Chua B, Ung O, Taylor R, Boyages J
Department of Radiation Oncology, Westmead Hospital, New South Wales, Australia.
ANZ J Surg. 2001 Dec;71(12):723-8. doi: 10.1046/j.1445-1433.2001.02266.x.
The objectives of the present study were to evaluate the incidence and predictors of axillary lymph node metastases (ALNM) in patients with breast cancer, and to identify if axillary surgery could be safely omitted in selected patients.
Between January 1996 and May 2000, 492 patients underwent 501 axillary lymph node dissections (ALND). The incidence of ALNM was correlated with clinical and pathological characteristics by univariate and multivariate analyses.
Axillary lymph node metastases were found in 41% (207/501) of cases. Univariate analysis showed that palpability of primary and axillary lymph node (ALN), pathological tumour size, grade, lymphovascular invasion (LVI) and multifocality or multicentricity were significant predictors of ALNM. By multivariate analysis, palpability of ALN, pathological tumour size, LVI and multifocality or multicentricity remained as independent predictors. Among the 431 cases without palpable ALN, no ALNM were found if the tumour was < or = 5 mm, non-multifocal or multicentric, and without LVI, or the tumour was a tubular or mucinous carcinoma < or = 15 mm (n = 21). The frequency of ALNM in the absence of the other risk factors was 11% (7/64) if the tumour size was > 5-10 mm, and 17% (19/113) if the tumour was > 10-20 mm. However, the incidence of ALNM was 72% for the 32 clinically node-negative cases with multifocal or multicentric tumour > or = 10 mm and LVI. Those patients with palpable ALN (n = 66) had a greater than 50% risk of ALNM.

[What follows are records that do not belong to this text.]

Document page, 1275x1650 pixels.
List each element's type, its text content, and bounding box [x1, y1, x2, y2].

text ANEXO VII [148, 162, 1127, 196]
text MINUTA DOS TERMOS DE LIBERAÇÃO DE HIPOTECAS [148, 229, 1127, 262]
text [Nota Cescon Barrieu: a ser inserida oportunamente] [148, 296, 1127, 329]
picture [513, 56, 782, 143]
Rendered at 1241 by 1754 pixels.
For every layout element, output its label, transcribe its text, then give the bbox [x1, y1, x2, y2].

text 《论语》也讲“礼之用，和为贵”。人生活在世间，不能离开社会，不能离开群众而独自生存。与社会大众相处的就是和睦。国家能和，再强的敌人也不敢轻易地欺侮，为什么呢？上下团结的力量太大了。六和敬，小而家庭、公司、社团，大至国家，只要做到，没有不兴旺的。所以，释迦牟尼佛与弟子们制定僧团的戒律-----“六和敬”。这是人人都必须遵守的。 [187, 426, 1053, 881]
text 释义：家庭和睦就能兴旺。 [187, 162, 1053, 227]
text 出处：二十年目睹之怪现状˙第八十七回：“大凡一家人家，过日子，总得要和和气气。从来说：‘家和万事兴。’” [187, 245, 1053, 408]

Routine ALND could be omitted in clinically node-negative patients with either a < or = 5-mm, LVI-negative tumour, or a < or = 15-mm tubular or mucinous carcinoma. Axillary lymph node dissection is still useful for determining pathological nodal status in all other cases, and in most cases with palpable ALN, as a therapeutic manoeuvre.
本研究的目的是评估乳腺癌患者腋窝淋巴结转移(ALNM)的发生率及预测因素,并确定在部分患者中是否可安全省略腋窝手术。

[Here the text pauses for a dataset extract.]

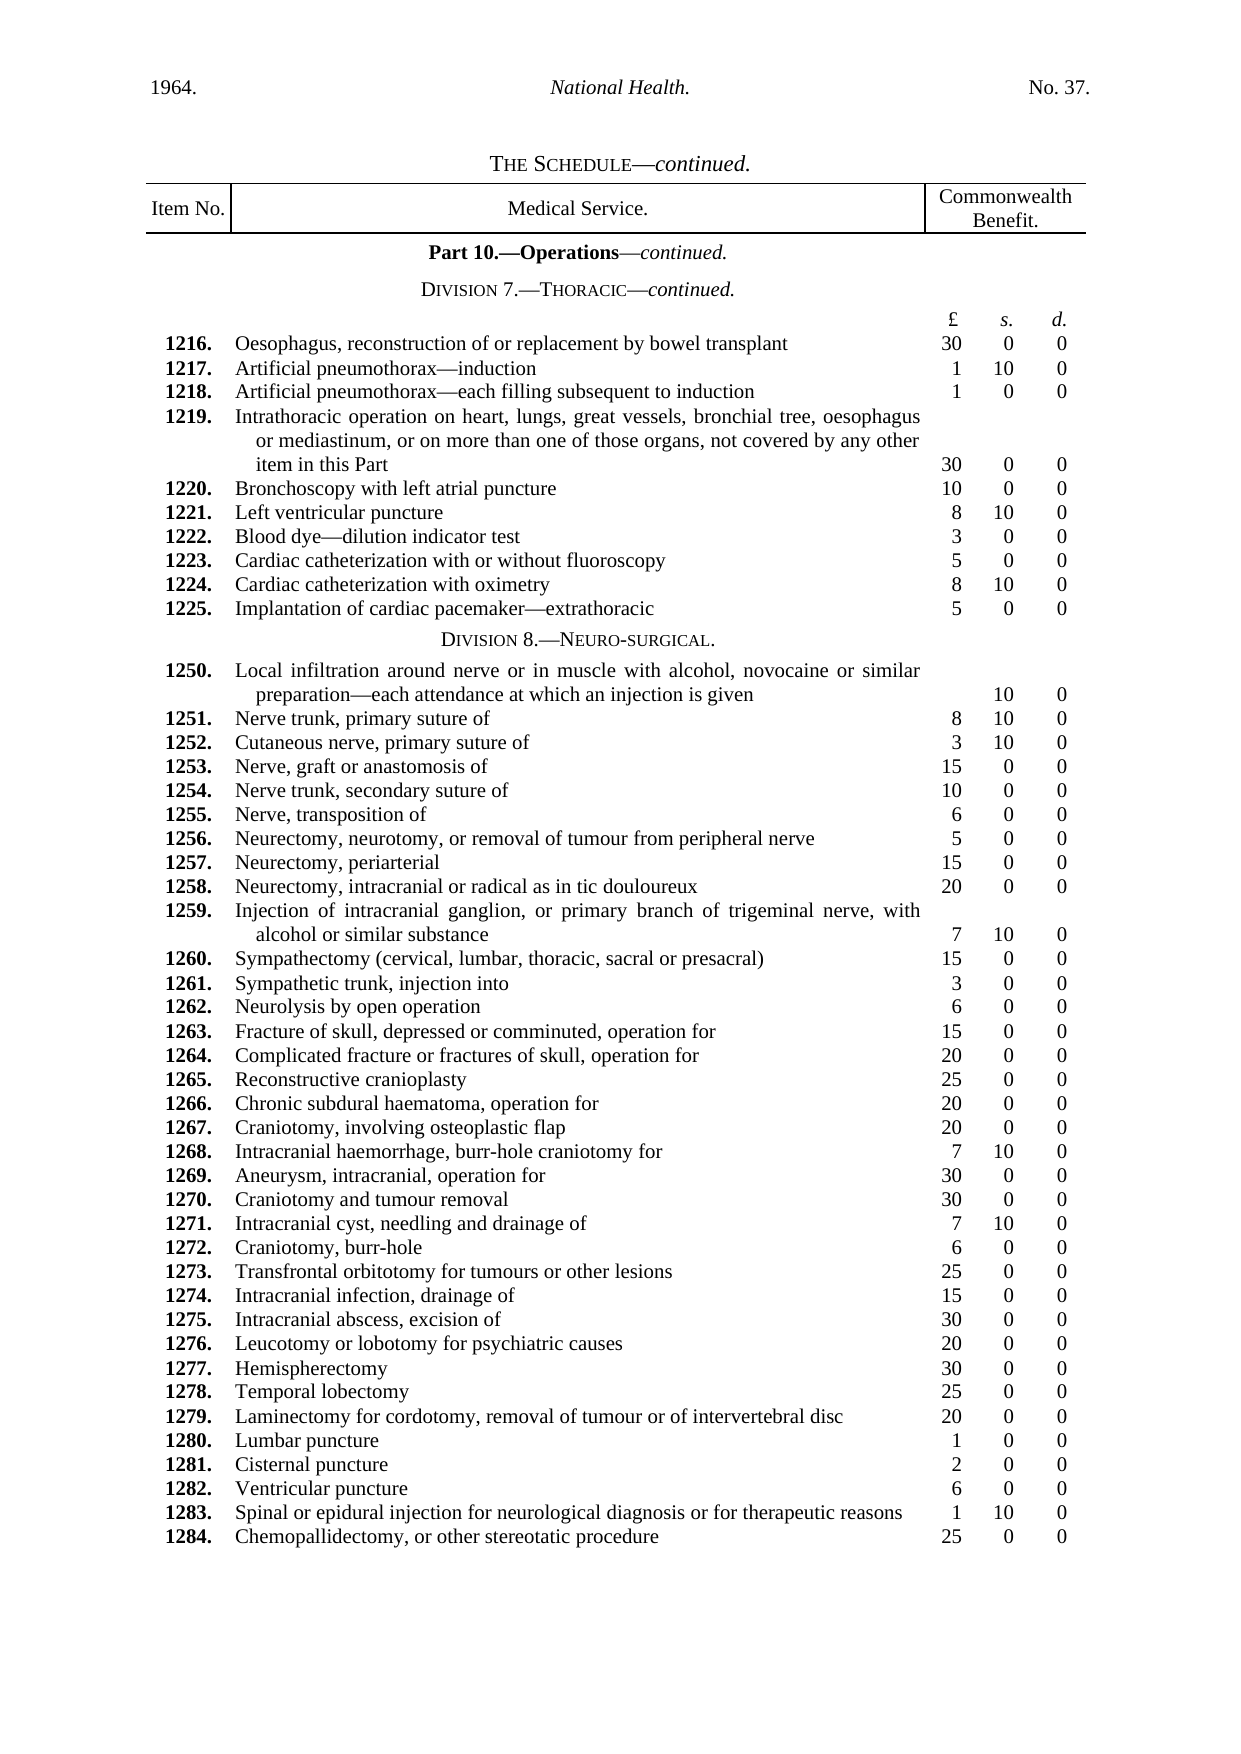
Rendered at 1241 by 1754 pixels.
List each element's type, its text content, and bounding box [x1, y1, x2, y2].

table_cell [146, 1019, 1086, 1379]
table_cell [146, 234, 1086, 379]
text The Schedule—continued. [150, 150, 1090, 176]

1996年1月至2000年5月期间,492例患者接受了501次腋窝淋巴结清扫术(ALND)。通过单因素和多因素分析,将ALNM的发生率与临床和病理特征进行关联。
41%(207/501)的病例发现有腋窝淋巴结转移。单因素分析显示,原发灶及腋窝淋巴结(ALN)的可触及性、病理肿瘤大小、分级、淋巴管浸润(LVI)以及多灶性或多中心性是ALNM的重要预测因素。多因素分析表明,ALN的可触及性、病理肿瘤大小、LVI以及多灶性或多中心性仍然是独立的预测因素。在431例不可触及ALN的病例中,如果肿瘤≤5mm、非多灶性或多中心性且无LVI,或者肿瘤为≤15mm的管状或黏液性癌,则未发现ALNM(n = 21)。在无其他危险因素的情况下,如果肿瘤大小>5 - 10mm,ALNM的发生率为11%(7/64);如果肿瘤>10 - 20mm,ALNM的发生率为17%(19/113)。然而,对于32例临床淋巴结阴性、多灶性或多中心性肿瘤≥10mm且有LVI的病例,ALNM的发生率为72%。那些可触及ALN的患者(n = 66)发生ALNM的风险超过50%。
对于临床淋巴结阴性、肿瘤≤5mm且LVI阴性,或≤15mm的管状或黏液性癌的患者,可省略常规ALND。腋窝淋巴结清扫术在所有其他情况下,以及在大多数可触及ALN的病例中,作为一种治疗手段,对于确定病理淋巴结状态仍然是有用的。